Sacramental life is so critical to the church, but as Fr. Richard Rohr in his recent Lenten series in this newspaper has observed, the way we “do” the sacraments has become by and large an empty ritual for so many. It is not our ordained priesthood that’s in jeopardy; it’s our common priesthood. It’s we who have to back off the idea of “Father knows best” and take responsibility for our own faith, as individuals and as communities.

In principle, I support the idea of ordaining married people and women to the priesthood. But I worry about the demands of family life and the potential conflicts of interest for a priest who must choose between competing moral interests. A priest with children might like to do civil disobedience to protest the School of the Americas, or intervene in some street conflict in an-inner city neighborhood at risk to personal safety. What if that priest is the only one who could offer sacraments at a parish? Or is the sole breadwinner for a family? I think of all the martyrs, the missionaries, the labor organizers, the ministers to the marginalized -- all those who boldly and effusively give away their love at great personal cost. Who, despite their fears for their own safety or comfort, continue to bring the gospel truth with their committed presence to areas of great need. Where, in a discussion of the benefits of ordaining married men (or single or married women) is the discussion of making room for this kind of servant leader?
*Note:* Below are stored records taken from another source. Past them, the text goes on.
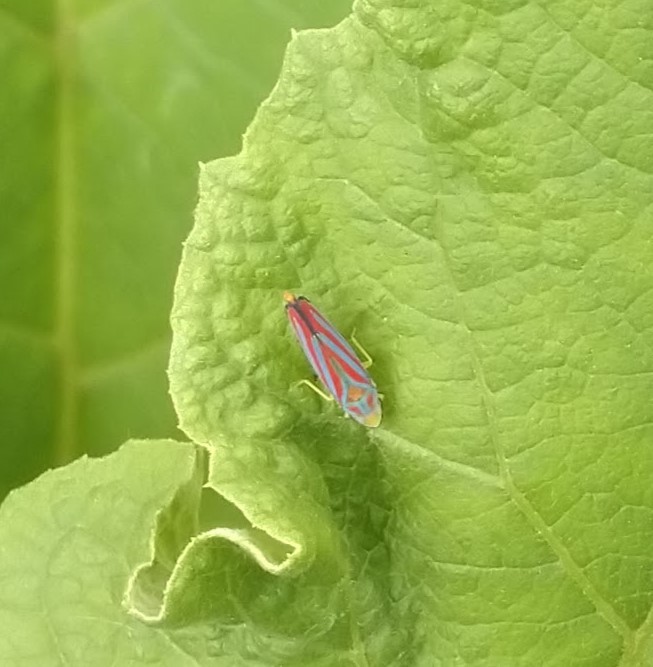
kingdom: Animalia
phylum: Arthropoda
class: Insecta
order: Hemiptera
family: Cicadellidae
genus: Graphocephala
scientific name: Graphocephala coccinea
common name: Candy-striped leafhopper
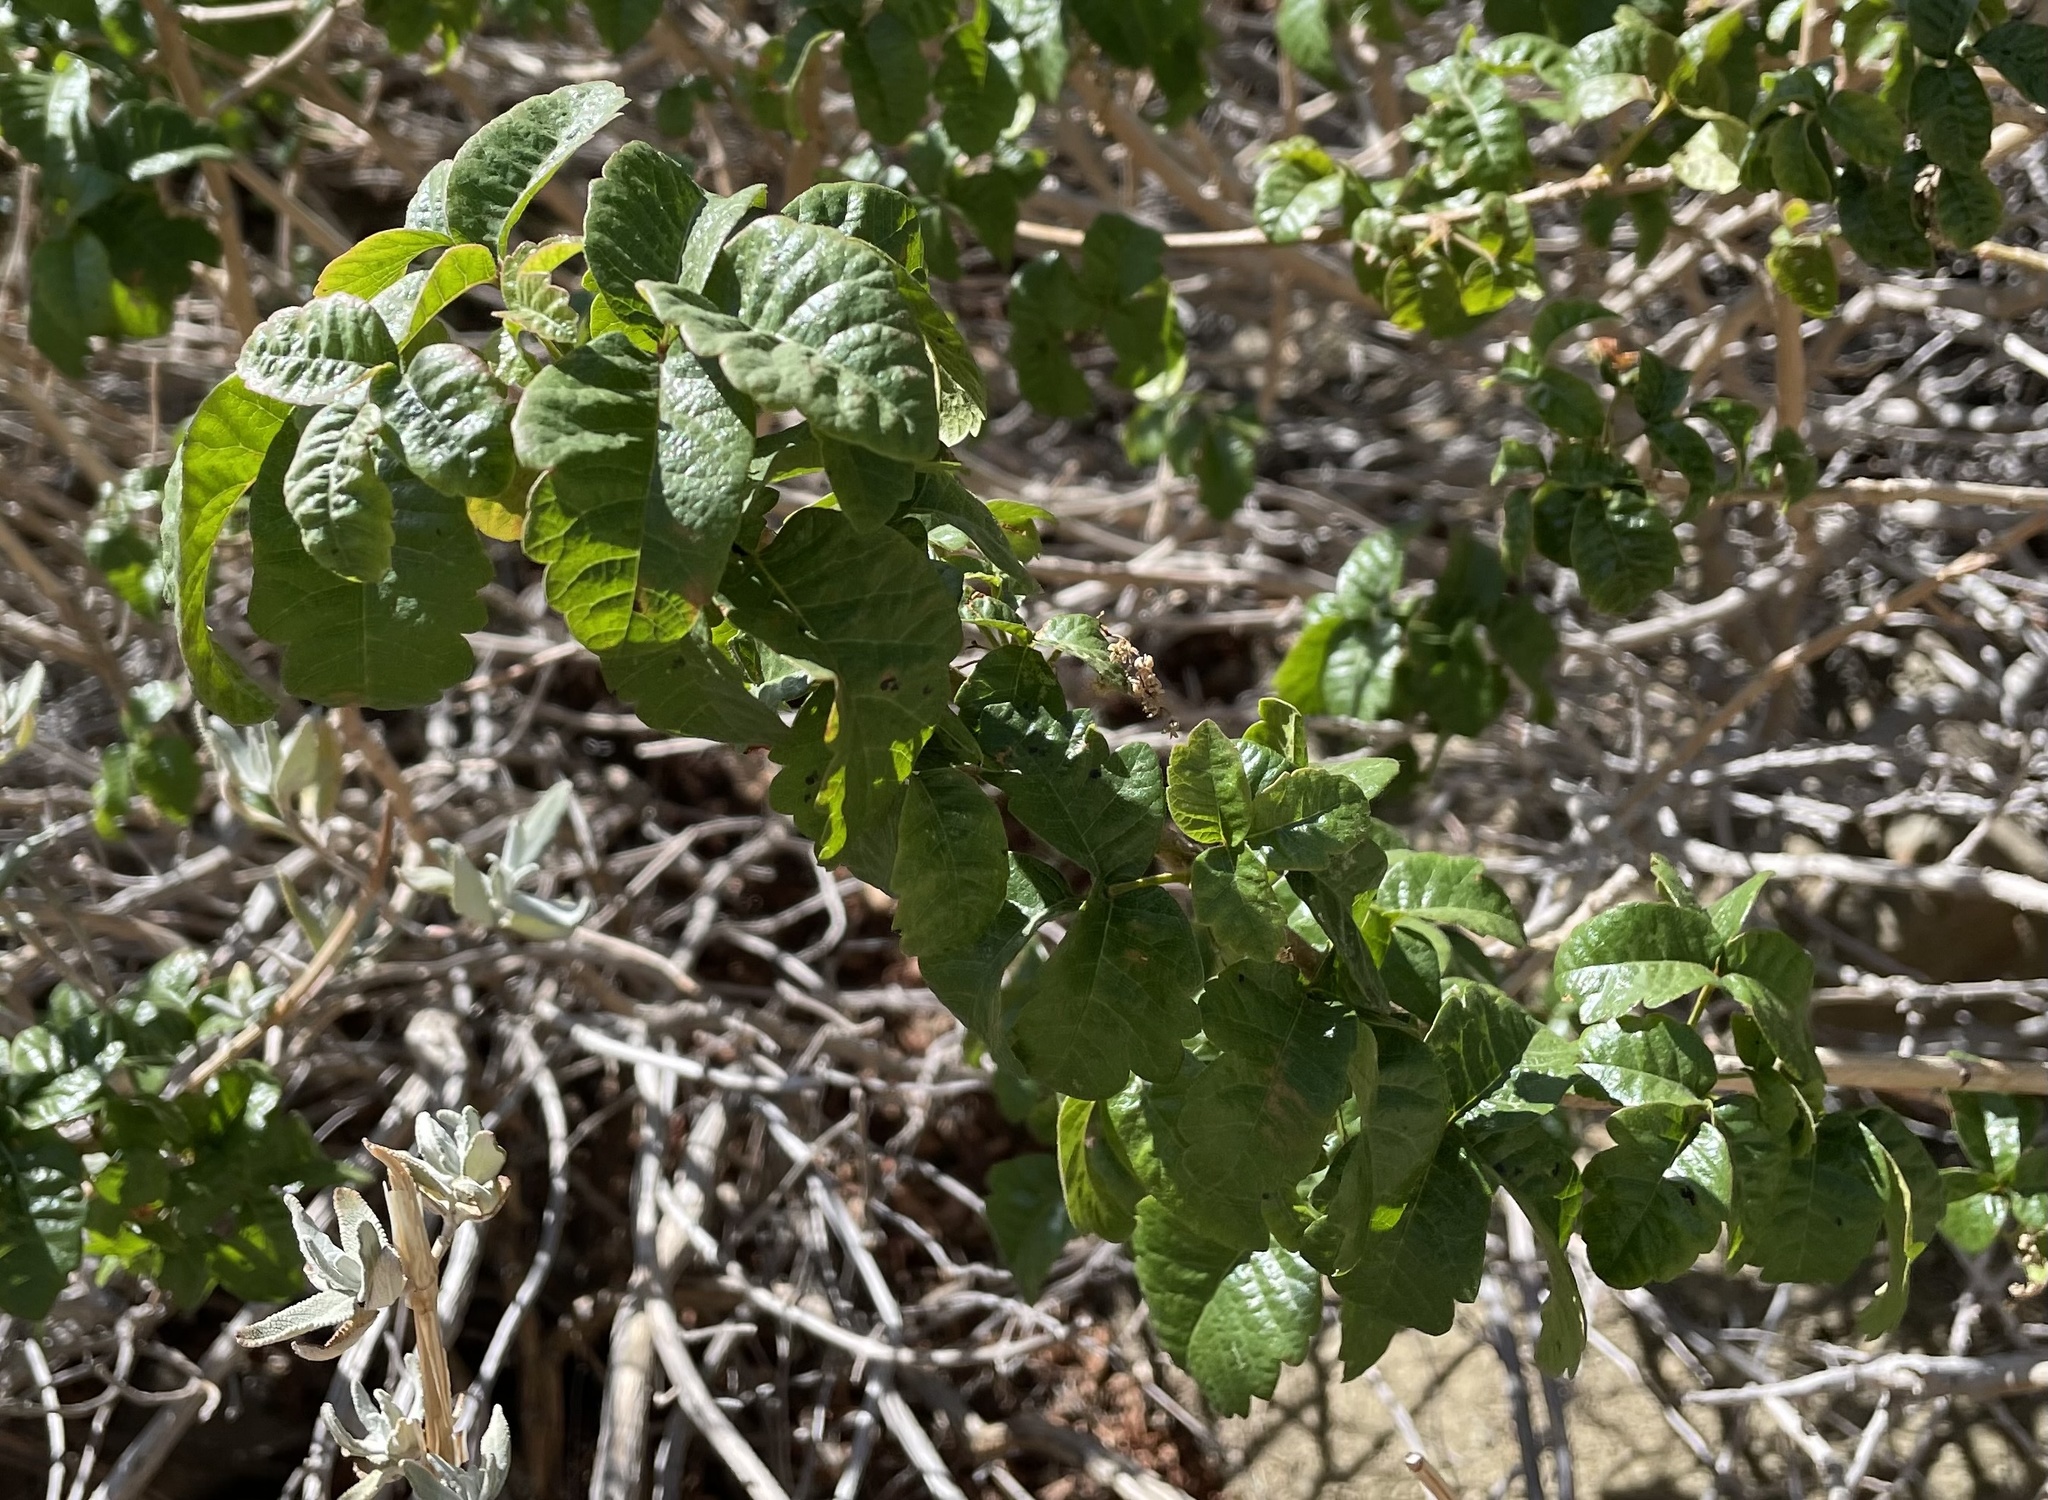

Easy for me to say. I’m comfortable in my family life and at my desk, warning others of the perils of turning our traditions upside down. I will make a case, then, for the complementary nature of the vocations of priest and parent. The vocation of parenthood requires hard work and struggle mingled, ideally, with great joy and satisfaction. Some have it harder than others; their children may require more care or present greater challenges for any number of reasons. Still, I know I’m a better parent when I’m not on deadline, and I’m a better writer when I haven’t been up three times in the middle of the night with a sick kid.

Likewise, a priest takes on a life of hard work and struggle, mingled ideally with great joy and satisfaction. Some get to play Wednesday golf with parishioners who open their purses to the parish. Other priests make nursing home rounds to pray with aging seniors or practice their best listening skills at parish council budget meetings. Others choose a life of material hardship to minister to the marginalized in countries far from home or to folks in a domestic demographic as foreign as if it were a hemisphere away. Some images of priesthood seem to mesh more realistically with the demands of family life, while other images present, in my mind, real ethical challenges to a priestly life.

Is there not room for both kinds of priesthood, the domesticated and the wild, if you will?

For some people, their Christian vocation is played out through a relationship with one particular beloved person -- and from there to the ability to extend their circle of love to others, whether children, neighbors or complete strangers. For others, their desire is to love universally, to limit or forego a bound relationship with one other in order to be able to give boundless love in the name of Jesus Christ. If we value all holy choices equally, then we embrace each other’s choice more fully in the faithful living of our own. And ideally, those called to be priests would live their vows in this light.